Deuxième commentaire : lorsque cette information arrive au cabinet du ministre, là aussi il y a un climat d'accueil qui va conduire à considérer qu'une réaction mérite d'être prise et c'est là qu'intervient la question de savoir sous quelle forme et avec quel niveau de dramatisation va avoir lieu cette réaction. C'est là un choix politique.
Bakr : Le peu de temps dont dispose le journaliste est-il la cause de cet emballement, comme nous l'a montré l'affaire Pujadas (France 2 avait annoncé la démission d'Alain Juppé de la présidence de l'UMP) ?
Jean-Marie Charon : L'affaire Pujadas s'interprète dans un climat de concurrence entre chaînes, avec un pari pris par la hiérarchie d'une rédaction de tenter de prendre sa concurrente de vitesse. Mais dans les affaires de faits divers, on est principalement confronté au fait que les journalistes sont dépendants du niveau d'information de leurs sources et de la bonne volonté de ces sources à leur délivrer cette information. Et il faut bien avoir à l'esprit que dans de nombreux faits divers, les policiers ou les gendarmes chargés de l'enquête n'ont pas forcément une vision unifiée des choses. Il peut y avoir débat.

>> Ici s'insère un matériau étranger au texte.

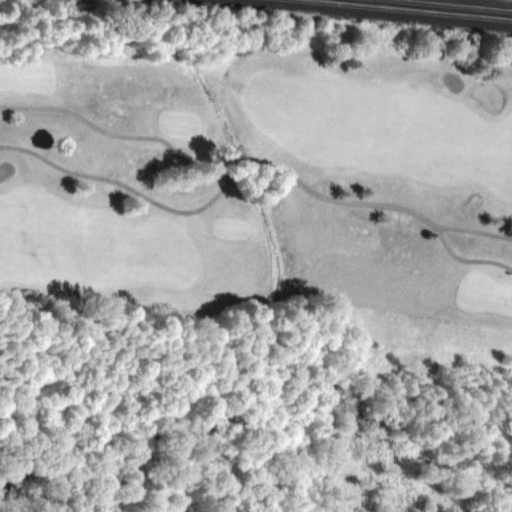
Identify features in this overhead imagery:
railway: (447, 6)
railway: (395, 11)
road: (224, 181)
road: (305, 183)
road: (505, 235)
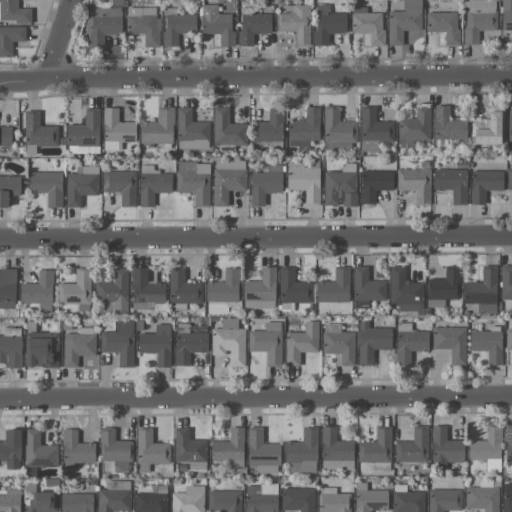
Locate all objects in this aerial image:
building: (13, 12)
building: (506, 15)
building: (477, 19)
building: (403, 21)
building: (294, 22)
building: (143, 24)
building: (217, 24)
building: (327, 24)
building: (102, 25)
building: (367, 25)
building: (443, 26)
building: (177, 27)
building: (252, 27)
building: (10, 39)
road: (56, 41)
road: (255, 78)
building: (447, 125)
building: (509, 125)
building: (268, 127)
building: (157, 128)
building: (414, 128)
building: (227, 129)
building: (487, 129)
building: (84, 130)
building: (115, 130)
building: (303, 130)
building: (373, 130)
building: (38, 131)
building: (190, 131)
building: (337, 131)
building: (5, 136)
building: (509, 178)
building: (226, 180)
building: (304, 180)
building: (193, 181)
building: (152, 184)
building: (264, 184)
building: (415, 184)
building: (451, 184)
building: (80, 185)
building: (373, 185)
building: (484, 185)
building: (120, 186)
building: (47, 187)
building: (8, 189)
building: (339, 189)
road: (256, 233)
building: (505, 282)
building: (146, 287)
building: (223, 287)
building: (334, 287)
building: (182, 288)
building: (293, 288)
building: (365, 288)
building: (403, 288)
building: (443, 288)
building: (75, 289)
building: (114, 290)
building: (260, 290)
building: (38, 291)
building: (482, 292)
building: (508, 339)
building: (119, 342)
building: (228, 342)
building: (371, 342)
building: (266, 343)
building: (300, 343)
building: (338, 343)
building: (408, 343)
building: (450, 343)
building: (187, 344)
building: (487, 344)
building: (156, 345)
building: (10, 347)
building: (76, 348)
building: (41, 350)
road: (256, 397)
building: (508, 444)
building: (375, 447)
building: (412, 447)
building: (150, 448)
building: (445, 448)
building: (10, 449)
building: (75, 449)
building: (229, 449)
building: (487, 449)
building: (114, 450)
building: (189, 450)
building: (38, 451)
building: (335, 451)
building: (261, 452)
building: (302, 452)
building: (117, 485)
building: (506, 497)
building: (260, 498)
building: (481, 498)
building: (297, 499)
building: (369, 499)
building: (113, 500)
building: (151, 500)
building: (187, 500)
building: (333, 500)
building: (406, 500)
building: (443, 500)
building: (223, 501)
building: (39, 502)
building: (76, 502)
building: (9, 503)
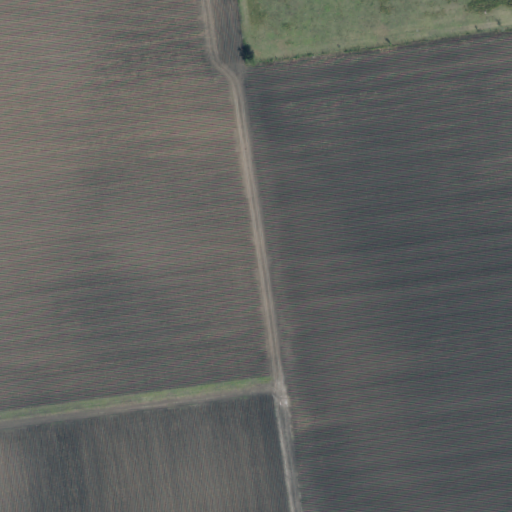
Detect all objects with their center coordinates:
road: (274, 283)
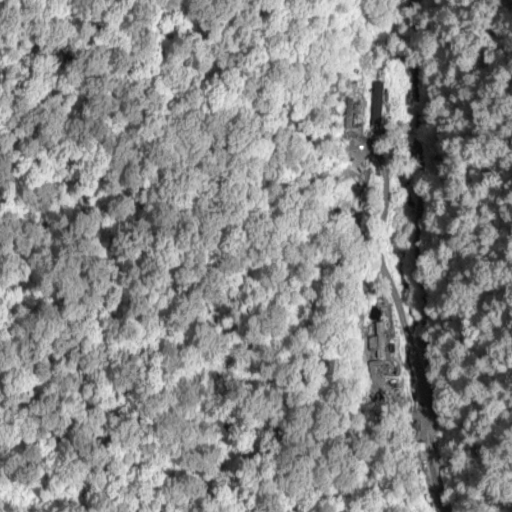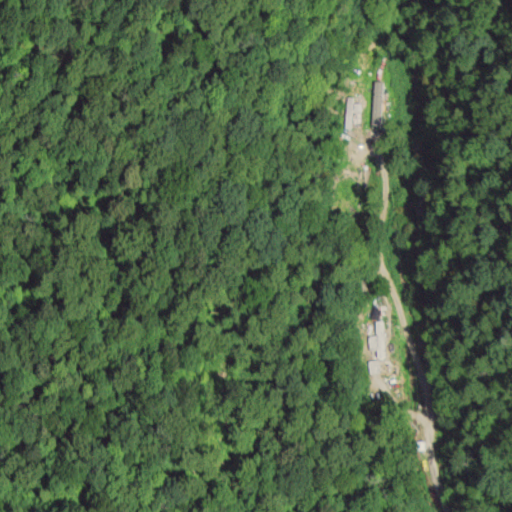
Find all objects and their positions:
building: (367, 107)
road: (405, 328)
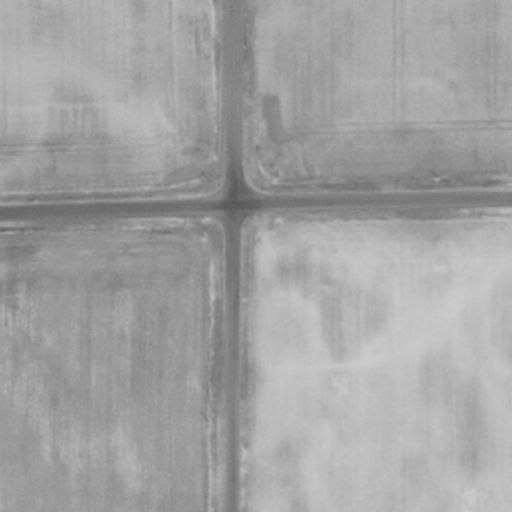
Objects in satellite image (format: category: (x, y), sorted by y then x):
road: (255, 201)
road: (235, 255)
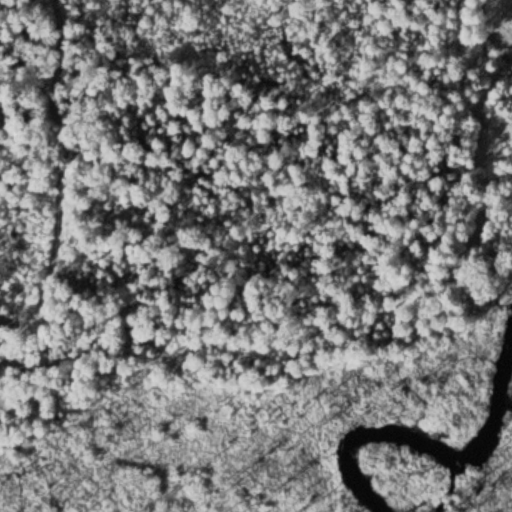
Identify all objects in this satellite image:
river: (414, 441)
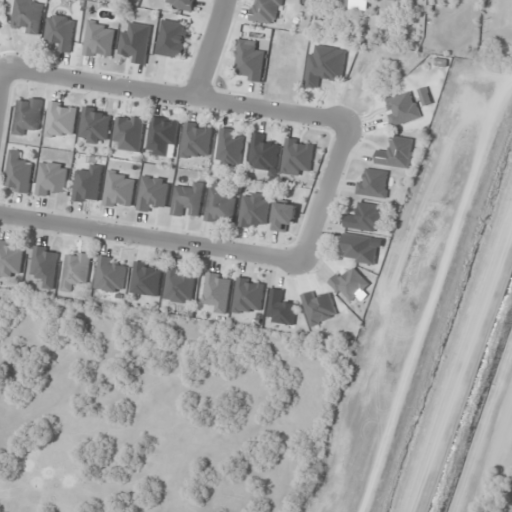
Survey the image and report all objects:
building: (342, 2)
building: (181, 5)
building: (266, 11)
building: (28, 16)
building: (61, 32)
building: (173, 39)
building: (100, 40)
building: (136, 43)
road: (211, 50)
building: (250, 60)
building: (326, 65)
road: (2, 86)
road: (175, 97)
building: (403, 108)
building: (28, 115)
building: (62, 120)
building: (95, 126)
building: (129, 133)
building: (162, 137)
building: (196, 141)
building: (230, 147)
building: (397, 152)
building: (263, 154)
building: (298, 157)
building: (19, 172)
building: (52, 179)
building: (373, 182)
building: (89, 184)
building: (120, 190)
building: (153, 193)
road: (325, 193)
building: (188, 201)
building: (220, 204)
building: (255, 211)
building: (284, 215)
building: (365, 217)
road: (152, 237)
building: (360, 249)
building: (11, 259)
building: (45, 265)
building: (76, 270)
building: (111, 274)
building: (147, 279)
building: (349, 284)
building: (180, 285)
building: (217, 292)
building: (249, 296)
building: (282, 308)
building: (320, 308)
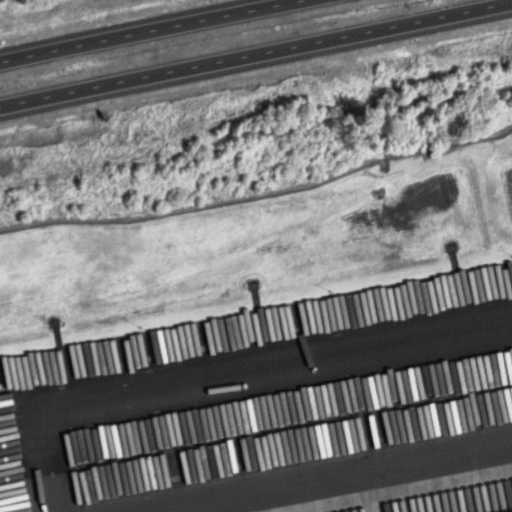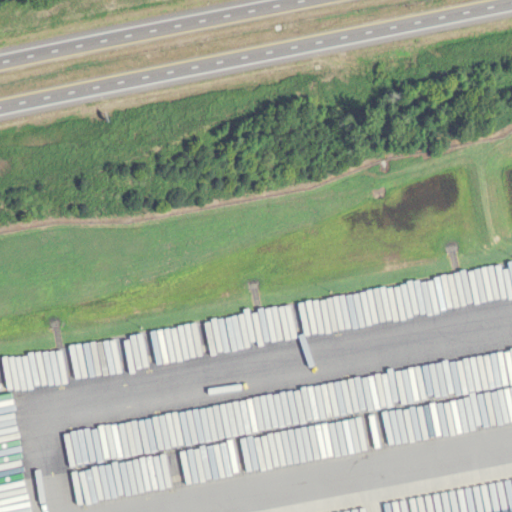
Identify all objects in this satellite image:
road: (163, 32)
road: (255, 51)
road: (232, 379)
road: (325, 476)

Ce qui fait que les journalistes vont être confrontés à des contradictions dans leurs sources ou à des informations partielles ou orientées par ces sources. Donc effectivement là se pose le problème du délai et du temps insuffisant laissé souvent à ces journalistes pour pouvoir totalement vérifier l'ensemble des éléments en cause dans une affaire. Il faut rappeler d'ailleurs que cette relation aux sources, en France, est particulièrement compliquée par la loi qui, en principe, protège par le secret l'essentiel des faits d'enquête. L'article 11 du code de procédure pénale indique que l'enquête et l'instruction sont secrètes, ce qui veut dire que tout ce qui parvient aux journalistes passe par une relation interpersonnelle entre des enquêteurs et des journalistes, dans un cadre juridiquement fragile et qui ne permet donc pas une transparence simple et absolue.
Jéjé : Doit-on, selon vous, tout dire aux informations, quitte à se tromper, ou alors garder une certaine réserve et attendre un peu pour ne pas créer de tensions qui agraveraient le climat de la société ?

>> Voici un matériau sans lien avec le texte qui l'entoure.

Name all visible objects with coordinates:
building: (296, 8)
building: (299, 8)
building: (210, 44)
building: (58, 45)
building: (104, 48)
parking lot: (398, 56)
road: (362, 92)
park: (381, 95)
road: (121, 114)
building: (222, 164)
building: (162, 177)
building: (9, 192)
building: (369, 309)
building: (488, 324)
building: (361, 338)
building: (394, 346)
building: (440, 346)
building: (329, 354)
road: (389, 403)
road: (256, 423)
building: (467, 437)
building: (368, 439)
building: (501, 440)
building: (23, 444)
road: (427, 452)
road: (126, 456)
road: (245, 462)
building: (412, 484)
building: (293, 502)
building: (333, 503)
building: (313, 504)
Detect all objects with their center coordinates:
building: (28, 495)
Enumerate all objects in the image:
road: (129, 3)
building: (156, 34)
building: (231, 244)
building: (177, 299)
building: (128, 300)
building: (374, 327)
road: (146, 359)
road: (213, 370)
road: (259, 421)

Jean-Marie Charon : Je pense qu'on ne peut pas tout à fait répondre dans l'absolu à cette question, on est obligé de raisonner sur des cas concrets. En principe, si les médias travaillent sans une intervention publique et politique, ils doivent davantage se donner les moyens de vérifier, et de nombreux faits (agressions, plaintes pour agressions) sont souvent traités avec un certain délai, voire rejetés, parce que manquant de crédibilité.
En fait, les choses se compliquent lorsque interviennent des médias qui ont parfois moins de moyens de vérifier ces informations, tels que les médias d'information en direct. Et là on peut évoquer aussi la question des agences d'information, le fait que par exemple ces dernières années, l'AFP ait travaillé trop vite - parfois un peu trop vite sur certaines de ces affaires - ce qui immédiatement a pour conséquence de déclencher l'intervention des médias d'information en direct. Dans l'affaire du RER, la question de la possibilité donnée aux médias de ne pas traiter de l'affaire est une fausse question. On n'imagine pas que les médias puissent laisser un silence derrière des communiqués aussi dramatisés.

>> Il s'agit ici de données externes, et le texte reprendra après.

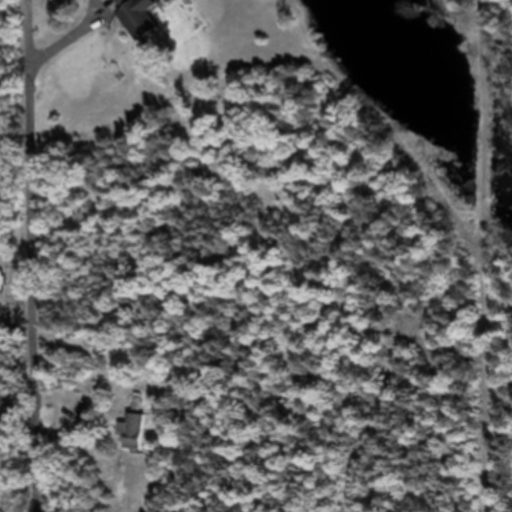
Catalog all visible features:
building: (128, 6)
building: (151, 23)
road: (41, 256)
building: (6, 401)
building: (139, 440)
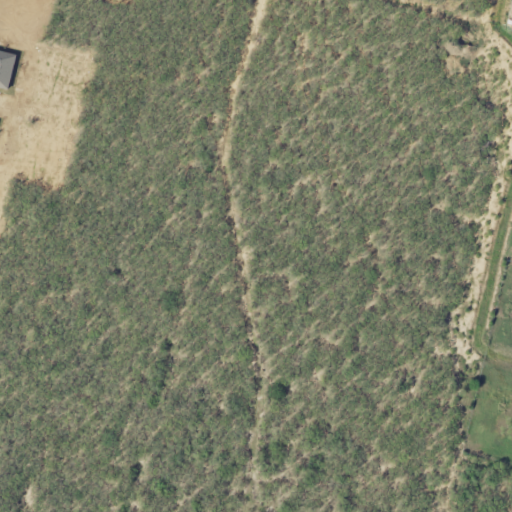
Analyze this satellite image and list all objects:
road: (317, 122)
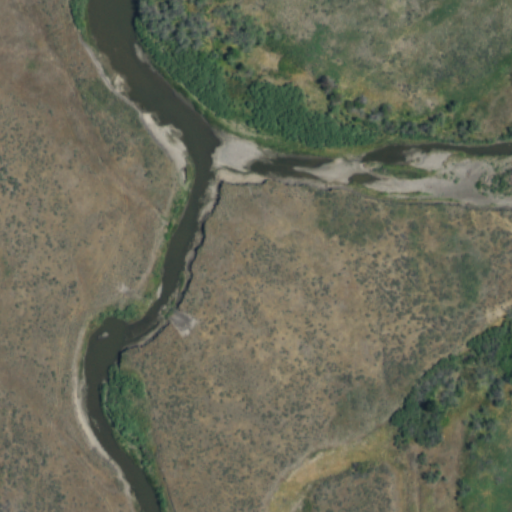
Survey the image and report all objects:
river: (301, 128)
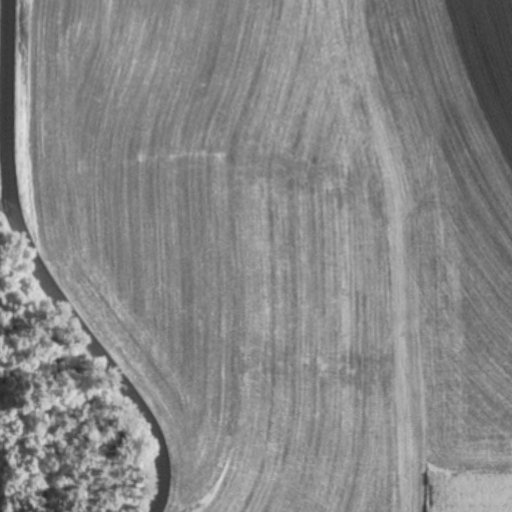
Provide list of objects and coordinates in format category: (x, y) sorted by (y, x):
road: (45, 270)
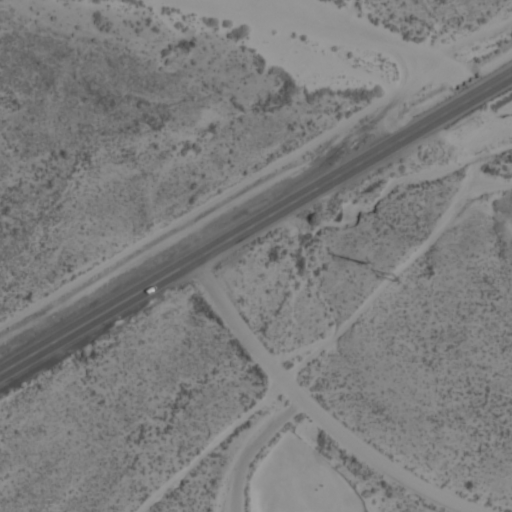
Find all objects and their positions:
road: (261, 234)
power tower: (360, 263)
power tower: (391, 279)
road: (323, 412)
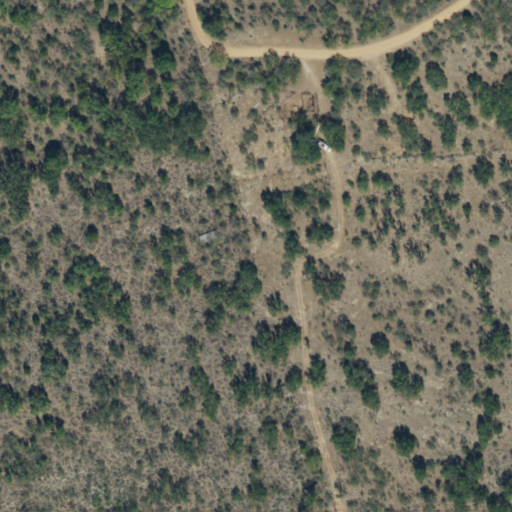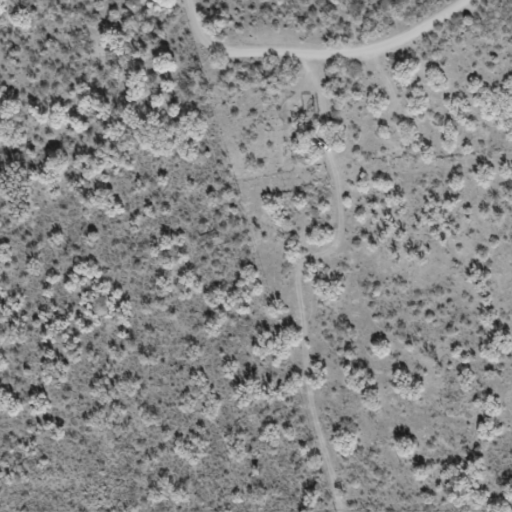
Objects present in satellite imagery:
road: (320, 51)
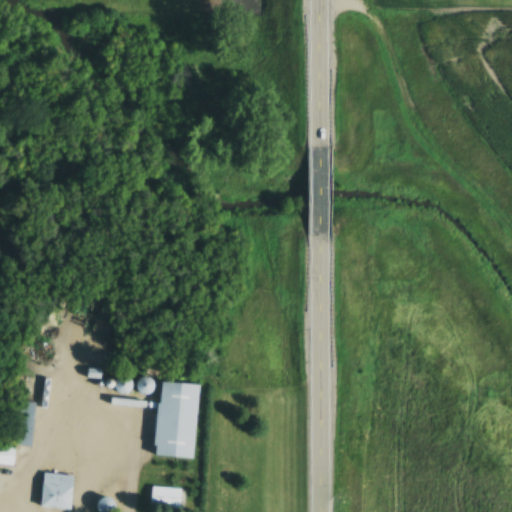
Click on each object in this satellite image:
road: (317, 73)
road: (320, 193)
road: (321, 376)
building: (143, 386)
building: (177, 420)
building: (27, 424)
building: (7, 454)
building: (57, 492)
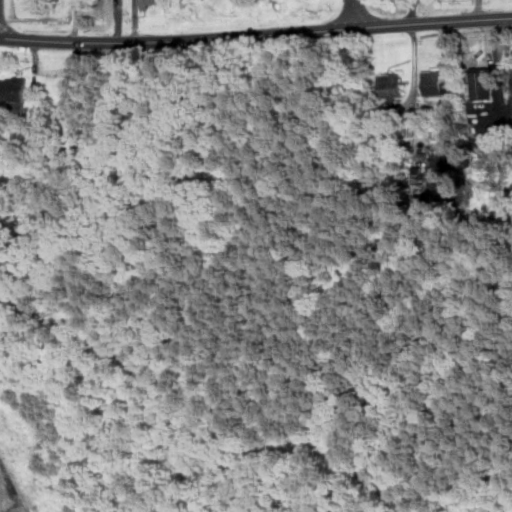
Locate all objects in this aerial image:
building: (148, 3)
road: (354, 14)
road: (256, 36)
building: (435, 81)
building: (433, 82)
building: (484, 82)
building: (482, 84)
building: (391, 85)
building: (392, 86)
building: (14, 91)
building: (15, 92)
building: (418, 174)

Pipou : Le public n'est-il pas demandeur de l'immédiateté de la transmission de l'information (succès de France Info et autres télévisions d'information en continu) ?
Jean-Marie Charon : Le public est en permanence dans une attitude d'ambivalence à l'égard de l'information. D'un côté, il ne comprendrait pas qu'ont ne l'ait pas immédiatement informé d'un fait grave. De l'autre, il est également demandeur d'une information qui aurait été au préalable validée, vérifiée. C'est exactement le même phénomène auquel on est confronté dans des situations dramatiques telles que les guerres. On sait que quand un conflit militaire s'engage, les belligérants vont s'employer à travestir l'information, à transformer celle-ci en propagande, mais il n'empêche que le public n'accepterait pas que les médias ne mettent pas tous les moyens techniques et humains possibles en œuvre pour délivrer une information quasiment en temps réel.
C'est un paradoxe qui me frappe chaque fois que l'on commente le sondage annuel sur la confiance des Français dans leurs médias, puisque dans ce sondage on met systématiquement en évidence le doute, notamment à l'égard de la presse écrite ou de la télévision, alors que paradoxalement le média qui prend le plus de risques et qui finalement véhicule beaucoup d'imprécisions, en l'occurrence France Info, bénéficie d'un fort crédit dans le public.
Nils : Que diriez-vous de l'évolution du métier de journaliste ces dix dernières années ? Dans une société qui crée et met à disposition, notamment sur Internet, de plus en plus d'informations, ce métier ne devient-il pas de plus en plus difficile à exercer ?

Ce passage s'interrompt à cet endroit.